Keith Giffen & Judd Winick
Justice League: Generation Lost Volume One
A graphic novel (half of a mini-series of 12 titles) which made me unreasonably happy. All those mates of mine who came out of the woodwork since the last Galactic Suburbia to admit that they, too, belong to the secret fandom of Maxwell Lord, Blue Beetle, Fire and Ice, Booster Gold et al… you need this book. So very, very much. It's what I wanted the new JLI #1 to be, and then some.
YOUNG ADULT
Penni Russon
Only Ever Always
Gorgeous, intense YA that shows a deft hand at all manner of writing techniques, and pulls the reader in and out of suburban tragedy and a surreal otherworld.
Margo Lanagan
Yellowcake
A collection of Margo's YA-friendly (well, in some cases not exactly FRIENDLY) stories, beautifully packaged. I'd read most of these before but it was a reprint collection I absolutely had to have! Probably one of the best introductions to her work, for those who haven't yet made the step into Lanagan territory. Here be monsters.
Karen Healey
The Shattering
I really enjoyed Karen's first book, Guardian of the Dead, but I feel more emotionally connected to this one. The friendships at the core of the story are compelling and wonderful and so utterly lacking in the kind of teen cliches I'm used to seeing. So many issues addressed sensibly and sensitively here, including teen suicide, anxiety disorders, bullying, coming out to your family, and so on, and yet this never feels like an 'issue book.' It's a rollicking, angsty adventure immersed in New Zealand culture, with a kick-ass climax.
Sarah Rees Brennan
The Demon's Surrender
Another third book in a trilogy – a wonderful series that has gripped, amused and surprised me since it first came out. A sharp, clever example of how you can write a trilogy that is three complete, self contained novels with their own unique identities and protagonists, that is still better than the sum of its parts. I didn't think I could love this book as much as its precedessors, or be as invested in its concerns and romance, but it far surpassed my expectations.
Kate Gordon
Thyla
The rarest creature imaginable: a paranormal adventure set in my own home town of Hobart, Tasmania.

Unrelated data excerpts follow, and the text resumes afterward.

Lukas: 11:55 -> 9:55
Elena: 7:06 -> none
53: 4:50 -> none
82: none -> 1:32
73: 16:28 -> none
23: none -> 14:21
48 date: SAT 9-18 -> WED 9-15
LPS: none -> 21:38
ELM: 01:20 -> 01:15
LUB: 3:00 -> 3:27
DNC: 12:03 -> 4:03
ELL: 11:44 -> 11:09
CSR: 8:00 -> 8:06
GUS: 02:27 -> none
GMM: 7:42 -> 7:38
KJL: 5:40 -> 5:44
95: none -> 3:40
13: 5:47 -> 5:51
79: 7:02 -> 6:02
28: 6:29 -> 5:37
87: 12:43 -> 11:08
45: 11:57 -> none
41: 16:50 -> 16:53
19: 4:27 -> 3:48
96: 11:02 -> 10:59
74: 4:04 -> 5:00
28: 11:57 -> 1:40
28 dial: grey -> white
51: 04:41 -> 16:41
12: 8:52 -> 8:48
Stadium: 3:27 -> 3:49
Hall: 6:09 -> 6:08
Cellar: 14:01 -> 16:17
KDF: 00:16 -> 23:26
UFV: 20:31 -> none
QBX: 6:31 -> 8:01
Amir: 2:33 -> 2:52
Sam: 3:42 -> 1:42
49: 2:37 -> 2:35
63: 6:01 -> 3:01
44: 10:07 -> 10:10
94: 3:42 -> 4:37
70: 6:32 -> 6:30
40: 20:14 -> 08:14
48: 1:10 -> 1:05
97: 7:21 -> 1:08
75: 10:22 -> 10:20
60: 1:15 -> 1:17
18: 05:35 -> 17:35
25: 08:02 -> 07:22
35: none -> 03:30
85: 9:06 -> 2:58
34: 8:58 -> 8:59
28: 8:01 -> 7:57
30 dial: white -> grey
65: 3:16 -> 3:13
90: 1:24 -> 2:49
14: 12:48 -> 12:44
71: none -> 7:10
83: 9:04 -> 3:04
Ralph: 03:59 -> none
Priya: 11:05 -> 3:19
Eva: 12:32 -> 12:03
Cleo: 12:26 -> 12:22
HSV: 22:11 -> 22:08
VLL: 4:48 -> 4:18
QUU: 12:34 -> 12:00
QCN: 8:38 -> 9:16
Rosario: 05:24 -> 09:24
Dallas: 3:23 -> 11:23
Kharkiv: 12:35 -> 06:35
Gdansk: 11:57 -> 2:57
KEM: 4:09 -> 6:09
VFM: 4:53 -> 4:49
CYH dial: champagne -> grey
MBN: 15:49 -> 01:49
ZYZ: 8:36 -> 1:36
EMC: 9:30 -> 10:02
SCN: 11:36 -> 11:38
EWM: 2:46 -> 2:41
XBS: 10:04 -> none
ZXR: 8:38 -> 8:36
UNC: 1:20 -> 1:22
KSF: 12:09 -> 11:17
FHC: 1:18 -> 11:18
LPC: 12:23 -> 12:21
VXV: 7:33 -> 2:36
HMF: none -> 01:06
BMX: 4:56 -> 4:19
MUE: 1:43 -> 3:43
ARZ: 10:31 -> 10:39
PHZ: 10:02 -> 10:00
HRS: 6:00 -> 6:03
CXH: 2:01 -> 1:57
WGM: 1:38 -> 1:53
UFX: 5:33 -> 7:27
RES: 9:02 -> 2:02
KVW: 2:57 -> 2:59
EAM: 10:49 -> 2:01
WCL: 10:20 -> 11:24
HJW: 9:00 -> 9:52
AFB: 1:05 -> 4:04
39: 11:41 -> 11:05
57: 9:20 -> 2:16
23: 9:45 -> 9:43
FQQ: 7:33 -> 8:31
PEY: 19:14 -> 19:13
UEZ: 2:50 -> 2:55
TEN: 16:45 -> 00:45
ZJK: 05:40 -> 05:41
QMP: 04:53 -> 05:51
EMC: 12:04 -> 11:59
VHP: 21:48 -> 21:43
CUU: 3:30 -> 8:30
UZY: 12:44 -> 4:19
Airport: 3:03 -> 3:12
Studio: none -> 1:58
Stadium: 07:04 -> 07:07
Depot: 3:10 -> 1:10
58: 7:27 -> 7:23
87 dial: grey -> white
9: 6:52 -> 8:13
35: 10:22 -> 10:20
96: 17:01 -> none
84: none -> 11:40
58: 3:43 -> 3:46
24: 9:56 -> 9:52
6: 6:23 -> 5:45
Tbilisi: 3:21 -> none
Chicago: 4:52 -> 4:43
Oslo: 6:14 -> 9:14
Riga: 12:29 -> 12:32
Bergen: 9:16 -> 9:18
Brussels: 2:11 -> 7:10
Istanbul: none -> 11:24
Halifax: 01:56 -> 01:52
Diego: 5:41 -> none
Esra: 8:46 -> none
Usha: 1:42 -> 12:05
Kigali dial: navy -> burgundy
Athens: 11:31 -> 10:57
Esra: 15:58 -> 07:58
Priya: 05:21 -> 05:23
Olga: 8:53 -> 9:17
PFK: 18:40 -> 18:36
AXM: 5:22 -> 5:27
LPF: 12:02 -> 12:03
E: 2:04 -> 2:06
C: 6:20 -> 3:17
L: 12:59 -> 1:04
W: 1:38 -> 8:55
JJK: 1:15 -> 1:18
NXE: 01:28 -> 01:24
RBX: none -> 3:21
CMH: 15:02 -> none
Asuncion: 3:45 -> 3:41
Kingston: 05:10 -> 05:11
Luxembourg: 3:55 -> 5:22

Using were-versions of our most iconic native animals, the Tassie tiger and devils. Yes, really. It's hard to believe that this is only Kate's second published novel, and her first fantasy. She takes some great narrative risks with this novel, and it takes off.
Marianne de Pierres
Burn Bright
a gorgeous gothy novel which does something very different with the vampire mythos. She sets up a city of clubbing and decadence, designed to feed the wildest desires of wild teenagers everywhere, then introduces a protagonist for whom that is basically the idea of hell. Very modern and of course, this being Marianne, there are SFnal elements hidden amongst the velvet, the cute boys and the bats.